Good authorisation is usually layered. The gateway or edge can reject obviously invalid tokens, missing scopes, unknown clients, and routes that should never be public. The application still needs object, function, field, and tenant checks close to the data and business operation. If the application owns the business rule, the application has to enforce it.
Default-deny behaviour is important. New routes, fields, and methods should not inherit broad access because nobody wrote a policy yet. In mature teams, policy changes move through the same review and testing path as application code, which makes DevSecOps practices relevant to access control rather than just vulnerability scanning.
Authorisation is not always a static role lookup. A user may normally be allowed to update billing details, but a risky session, unusual device, new country, recent password reset, or suspected credential stuffing event may justify step-up verification or temporary denial. A partner key may be valid, but a sudden change in route mix or response failures may require tighter limits while the team investigates.
Context-aware checks should be explicit and reviewable. Time, network, device, session age, account state, data sensitivity, and request volume can all help refine the decision, but vague risk scoring is hard to audit. Security teams need to know which condition changed the action and whether legitimate workflows were affected.
Caching also needs care. Caching an authorisation decision can reduce latency, especially in distributed systems, but stale permissions can keep access alive after a role change or key revocation. Short cache windows, tenant-aware keys, and clear invalidation paths matter more than squeezing every millisecond from the policy engine.

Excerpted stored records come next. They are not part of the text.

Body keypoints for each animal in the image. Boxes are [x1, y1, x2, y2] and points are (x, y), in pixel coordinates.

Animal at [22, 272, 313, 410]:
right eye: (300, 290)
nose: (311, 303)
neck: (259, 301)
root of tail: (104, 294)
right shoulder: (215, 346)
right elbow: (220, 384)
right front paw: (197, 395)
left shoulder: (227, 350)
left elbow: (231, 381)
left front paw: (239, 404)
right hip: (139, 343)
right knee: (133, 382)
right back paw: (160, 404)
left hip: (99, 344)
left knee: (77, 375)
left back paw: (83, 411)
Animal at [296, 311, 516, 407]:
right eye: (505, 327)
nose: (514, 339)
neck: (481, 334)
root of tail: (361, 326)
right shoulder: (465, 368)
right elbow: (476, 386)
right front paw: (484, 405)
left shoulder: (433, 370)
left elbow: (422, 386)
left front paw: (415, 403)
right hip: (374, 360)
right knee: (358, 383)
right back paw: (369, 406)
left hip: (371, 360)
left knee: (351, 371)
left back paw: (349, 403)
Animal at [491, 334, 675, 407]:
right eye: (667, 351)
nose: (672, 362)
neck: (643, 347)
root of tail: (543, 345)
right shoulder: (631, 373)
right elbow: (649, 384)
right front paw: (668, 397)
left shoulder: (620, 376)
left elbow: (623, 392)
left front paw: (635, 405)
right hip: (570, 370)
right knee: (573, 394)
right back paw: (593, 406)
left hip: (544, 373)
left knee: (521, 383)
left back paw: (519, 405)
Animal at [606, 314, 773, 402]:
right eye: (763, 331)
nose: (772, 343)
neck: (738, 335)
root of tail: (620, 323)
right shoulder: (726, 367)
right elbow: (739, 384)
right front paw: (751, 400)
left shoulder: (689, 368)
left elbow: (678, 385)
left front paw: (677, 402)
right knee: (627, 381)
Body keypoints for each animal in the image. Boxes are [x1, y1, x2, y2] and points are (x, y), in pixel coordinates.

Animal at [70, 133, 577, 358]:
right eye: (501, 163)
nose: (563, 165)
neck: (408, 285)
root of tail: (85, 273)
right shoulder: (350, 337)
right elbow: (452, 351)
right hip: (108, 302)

Authorisation logs should explain the decision without leaking sensitive data. Useful records include subject, client, tenant, route, method, object type, action, scope or role, decision, denial category, policy version, response code, and correlation ID. For API incidents, that evidence shows whether the control failed, whether a caller tested boundaries, or whether a legitimate integration needs a policy adjustment.
This is where authorisation connects to broader API security. WAF, bot, rate limiting, schema validation, authentication, and application policy all see different parts of the same request. Peakhour-style controls keep those signals close enough for operators to make a clear decision: allow the action, deny it, challenge it, throttle it, or investigate it with evidence rather than guesswork.